Tiga program CMP Village yang telah diluncurkan hanyalah pemanasan untuk masa depan taman tersebut, yakni suatu format pariwisata baru yang menggabungkan alam, estetika dan budaya lokal. Jonas Ho menerangkan cetakan birunya untuk masa depan taman, “Target akhir adalah memulihkan bentuk alam di sini.” Berbicara tentang program hutan berjangka satu abad ini, Jonas Ho mengutip contoh Kuil Meiji di Tokyo yang seabad lalu masih merupakan lahan pertanian, tetapi hari ini telah menjadi hutan kota yang berharga. Jonas Ho mengungkapkan, lagipula rehabilitasi hutan tidak hanya semata membiarkannya selama 100 tahun, para desainer mengategorikan sepuluh tahun sebagai satu tahapan, mengimajinasikan hubungan antara manusia dan tanah, agar dapat menggunakan metode manajemen yang berbeda pada titik waktu yang berlainan, dengan demikian baru dapat dioptimalkan menjadi gaya hidup modern.
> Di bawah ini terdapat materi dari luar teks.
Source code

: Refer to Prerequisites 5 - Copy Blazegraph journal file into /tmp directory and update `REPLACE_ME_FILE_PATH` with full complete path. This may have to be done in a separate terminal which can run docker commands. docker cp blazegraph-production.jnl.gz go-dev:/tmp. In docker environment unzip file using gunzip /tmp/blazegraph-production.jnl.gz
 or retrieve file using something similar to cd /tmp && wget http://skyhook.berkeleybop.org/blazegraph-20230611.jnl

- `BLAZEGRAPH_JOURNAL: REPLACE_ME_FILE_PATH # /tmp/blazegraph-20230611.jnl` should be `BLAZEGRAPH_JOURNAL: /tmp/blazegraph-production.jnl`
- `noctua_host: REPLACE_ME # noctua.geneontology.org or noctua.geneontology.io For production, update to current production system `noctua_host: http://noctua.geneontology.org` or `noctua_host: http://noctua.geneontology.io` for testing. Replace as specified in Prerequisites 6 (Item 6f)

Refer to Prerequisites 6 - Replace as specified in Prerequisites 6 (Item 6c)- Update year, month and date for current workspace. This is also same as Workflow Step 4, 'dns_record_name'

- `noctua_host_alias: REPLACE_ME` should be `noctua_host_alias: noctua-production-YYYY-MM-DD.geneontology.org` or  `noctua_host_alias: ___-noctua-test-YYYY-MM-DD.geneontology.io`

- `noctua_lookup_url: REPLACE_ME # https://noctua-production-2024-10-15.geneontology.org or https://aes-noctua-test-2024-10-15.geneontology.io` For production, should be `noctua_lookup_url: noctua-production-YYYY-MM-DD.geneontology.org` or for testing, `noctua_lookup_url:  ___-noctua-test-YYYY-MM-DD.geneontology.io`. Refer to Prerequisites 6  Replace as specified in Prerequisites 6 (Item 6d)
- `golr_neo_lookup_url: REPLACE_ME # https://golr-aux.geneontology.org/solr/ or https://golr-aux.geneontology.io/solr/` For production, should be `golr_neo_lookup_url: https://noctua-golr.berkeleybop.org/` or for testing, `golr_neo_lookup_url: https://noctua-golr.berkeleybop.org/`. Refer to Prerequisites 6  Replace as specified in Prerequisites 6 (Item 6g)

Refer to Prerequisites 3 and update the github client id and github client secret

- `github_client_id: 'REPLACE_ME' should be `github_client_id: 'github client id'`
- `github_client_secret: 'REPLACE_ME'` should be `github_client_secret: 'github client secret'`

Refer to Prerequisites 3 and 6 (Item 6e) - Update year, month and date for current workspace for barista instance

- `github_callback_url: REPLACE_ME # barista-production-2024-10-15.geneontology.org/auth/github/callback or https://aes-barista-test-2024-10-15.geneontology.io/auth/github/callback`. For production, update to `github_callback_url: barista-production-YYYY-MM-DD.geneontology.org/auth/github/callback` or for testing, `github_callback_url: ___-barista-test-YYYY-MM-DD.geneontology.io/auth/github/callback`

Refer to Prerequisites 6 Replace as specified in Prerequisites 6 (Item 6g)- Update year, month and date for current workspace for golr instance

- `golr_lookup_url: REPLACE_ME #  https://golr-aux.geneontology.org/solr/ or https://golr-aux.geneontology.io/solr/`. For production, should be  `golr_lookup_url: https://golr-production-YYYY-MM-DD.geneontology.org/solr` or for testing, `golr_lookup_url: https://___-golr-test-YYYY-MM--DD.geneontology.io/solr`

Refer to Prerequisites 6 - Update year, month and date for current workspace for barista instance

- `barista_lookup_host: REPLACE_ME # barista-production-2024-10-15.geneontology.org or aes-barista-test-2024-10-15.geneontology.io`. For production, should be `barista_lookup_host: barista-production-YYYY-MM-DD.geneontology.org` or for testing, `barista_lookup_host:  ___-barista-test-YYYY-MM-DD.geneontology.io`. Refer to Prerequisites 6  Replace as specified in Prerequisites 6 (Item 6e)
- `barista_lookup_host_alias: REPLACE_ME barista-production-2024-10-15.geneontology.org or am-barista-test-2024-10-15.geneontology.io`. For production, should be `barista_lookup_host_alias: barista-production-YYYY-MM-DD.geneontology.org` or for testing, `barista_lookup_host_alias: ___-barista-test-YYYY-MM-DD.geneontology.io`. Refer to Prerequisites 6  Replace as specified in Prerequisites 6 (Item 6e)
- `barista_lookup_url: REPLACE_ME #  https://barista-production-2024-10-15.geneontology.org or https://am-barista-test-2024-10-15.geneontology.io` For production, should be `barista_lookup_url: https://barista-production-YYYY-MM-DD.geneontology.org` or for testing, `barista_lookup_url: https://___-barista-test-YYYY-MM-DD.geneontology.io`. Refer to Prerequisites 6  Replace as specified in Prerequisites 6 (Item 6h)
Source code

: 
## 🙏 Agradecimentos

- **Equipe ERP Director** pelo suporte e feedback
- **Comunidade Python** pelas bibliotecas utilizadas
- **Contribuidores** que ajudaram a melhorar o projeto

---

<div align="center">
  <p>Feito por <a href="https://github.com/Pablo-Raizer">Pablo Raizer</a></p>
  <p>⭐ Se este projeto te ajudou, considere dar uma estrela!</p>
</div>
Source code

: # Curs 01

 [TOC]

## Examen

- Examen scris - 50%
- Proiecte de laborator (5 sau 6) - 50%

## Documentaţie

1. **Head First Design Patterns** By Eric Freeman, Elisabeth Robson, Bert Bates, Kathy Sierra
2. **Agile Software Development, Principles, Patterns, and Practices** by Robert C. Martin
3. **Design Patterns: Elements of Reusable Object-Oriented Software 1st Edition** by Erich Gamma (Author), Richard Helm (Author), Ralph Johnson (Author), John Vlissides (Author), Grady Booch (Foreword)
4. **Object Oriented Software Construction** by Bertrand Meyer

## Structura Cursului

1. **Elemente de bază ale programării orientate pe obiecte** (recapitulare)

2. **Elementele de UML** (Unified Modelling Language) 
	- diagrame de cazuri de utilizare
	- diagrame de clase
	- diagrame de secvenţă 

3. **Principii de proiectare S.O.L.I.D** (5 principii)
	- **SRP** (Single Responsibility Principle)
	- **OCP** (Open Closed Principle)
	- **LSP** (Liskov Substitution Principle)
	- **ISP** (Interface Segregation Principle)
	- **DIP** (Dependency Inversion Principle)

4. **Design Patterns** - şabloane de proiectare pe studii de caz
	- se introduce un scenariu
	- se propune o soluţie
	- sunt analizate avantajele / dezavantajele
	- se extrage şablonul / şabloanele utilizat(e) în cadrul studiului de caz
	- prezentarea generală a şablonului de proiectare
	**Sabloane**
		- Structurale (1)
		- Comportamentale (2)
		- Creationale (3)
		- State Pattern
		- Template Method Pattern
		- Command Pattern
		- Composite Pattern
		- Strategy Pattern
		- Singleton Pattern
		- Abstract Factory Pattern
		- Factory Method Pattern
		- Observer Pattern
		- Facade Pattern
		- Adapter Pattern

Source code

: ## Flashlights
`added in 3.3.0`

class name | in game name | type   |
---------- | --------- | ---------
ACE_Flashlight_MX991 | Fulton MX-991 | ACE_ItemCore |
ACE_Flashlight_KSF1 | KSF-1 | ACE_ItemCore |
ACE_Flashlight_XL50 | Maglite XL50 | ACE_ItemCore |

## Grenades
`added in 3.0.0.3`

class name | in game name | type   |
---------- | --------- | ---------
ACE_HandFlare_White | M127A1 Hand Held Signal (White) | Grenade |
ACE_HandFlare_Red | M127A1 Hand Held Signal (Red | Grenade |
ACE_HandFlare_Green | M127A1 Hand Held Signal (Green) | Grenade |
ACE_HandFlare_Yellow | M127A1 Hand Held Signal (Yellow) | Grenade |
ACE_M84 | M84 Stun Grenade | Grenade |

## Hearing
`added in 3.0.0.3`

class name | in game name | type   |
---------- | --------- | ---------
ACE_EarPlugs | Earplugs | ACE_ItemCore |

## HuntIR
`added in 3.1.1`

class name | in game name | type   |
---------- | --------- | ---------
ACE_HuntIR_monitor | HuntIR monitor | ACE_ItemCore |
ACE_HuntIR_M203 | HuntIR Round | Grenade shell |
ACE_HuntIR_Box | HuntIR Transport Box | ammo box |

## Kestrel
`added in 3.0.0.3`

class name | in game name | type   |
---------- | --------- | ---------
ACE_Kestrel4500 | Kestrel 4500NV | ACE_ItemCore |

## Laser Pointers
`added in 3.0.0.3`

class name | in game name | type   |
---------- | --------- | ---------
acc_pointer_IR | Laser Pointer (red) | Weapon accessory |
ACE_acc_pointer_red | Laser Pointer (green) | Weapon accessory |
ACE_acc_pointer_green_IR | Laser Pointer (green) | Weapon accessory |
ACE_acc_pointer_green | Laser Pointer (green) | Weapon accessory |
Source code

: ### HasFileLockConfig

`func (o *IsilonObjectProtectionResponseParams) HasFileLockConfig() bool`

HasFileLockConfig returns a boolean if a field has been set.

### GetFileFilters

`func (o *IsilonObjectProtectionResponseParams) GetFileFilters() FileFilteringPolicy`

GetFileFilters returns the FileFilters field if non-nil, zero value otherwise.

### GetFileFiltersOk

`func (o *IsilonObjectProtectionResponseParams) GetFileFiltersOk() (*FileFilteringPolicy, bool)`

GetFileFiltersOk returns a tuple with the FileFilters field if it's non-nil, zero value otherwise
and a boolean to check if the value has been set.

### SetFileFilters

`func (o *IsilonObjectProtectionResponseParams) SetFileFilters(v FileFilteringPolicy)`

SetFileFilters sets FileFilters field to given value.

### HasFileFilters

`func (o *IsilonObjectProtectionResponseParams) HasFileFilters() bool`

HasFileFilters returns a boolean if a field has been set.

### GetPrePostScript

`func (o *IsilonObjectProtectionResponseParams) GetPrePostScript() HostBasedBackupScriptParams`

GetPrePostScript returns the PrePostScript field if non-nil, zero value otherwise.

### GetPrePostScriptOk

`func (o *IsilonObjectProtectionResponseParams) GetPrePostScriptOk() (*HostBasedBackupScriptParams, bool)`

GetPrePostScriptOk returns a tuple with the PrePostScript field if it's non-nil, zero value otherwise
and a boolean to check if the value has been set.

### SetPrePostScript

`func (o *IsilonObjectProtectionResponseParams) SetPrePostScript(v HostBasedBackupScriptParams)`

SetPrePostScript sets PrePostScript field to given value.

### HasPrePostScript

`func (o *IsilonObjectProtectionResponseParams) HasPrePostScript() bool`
Setiap kali ditanyakan tentang rencana pengembangan taman, Jonas Ho selalu sambil bercanda mengatakan, “Karena malas, kami merujuk foto udara dari 30 tahun yang lalu, sebelum ada satu pun taman rekreasi, kemudian menghitung rasio pengembangan yang sesuai berdasarkan populasi Taiwan dan kepadatan hutan.” Dengan arsitektur berkelanjutan

Bagi pihak pengusaha, untuk membangun sebuah Shangri-La berdasarkan prinsip kesinambungan pragmatis dan estetika kehidupan bersama seniman dan profesional lain, waktu adalah uang. Tapi di CMP Village, waktu adalah katalis untuk membangun taman menjadi tempat yang lebih kaya, dan semuanya percaya, masa muda yang dihabiskan untuk hidup, membangun danau dan menanam pohon di sini, akan mendapat balasan dari alam.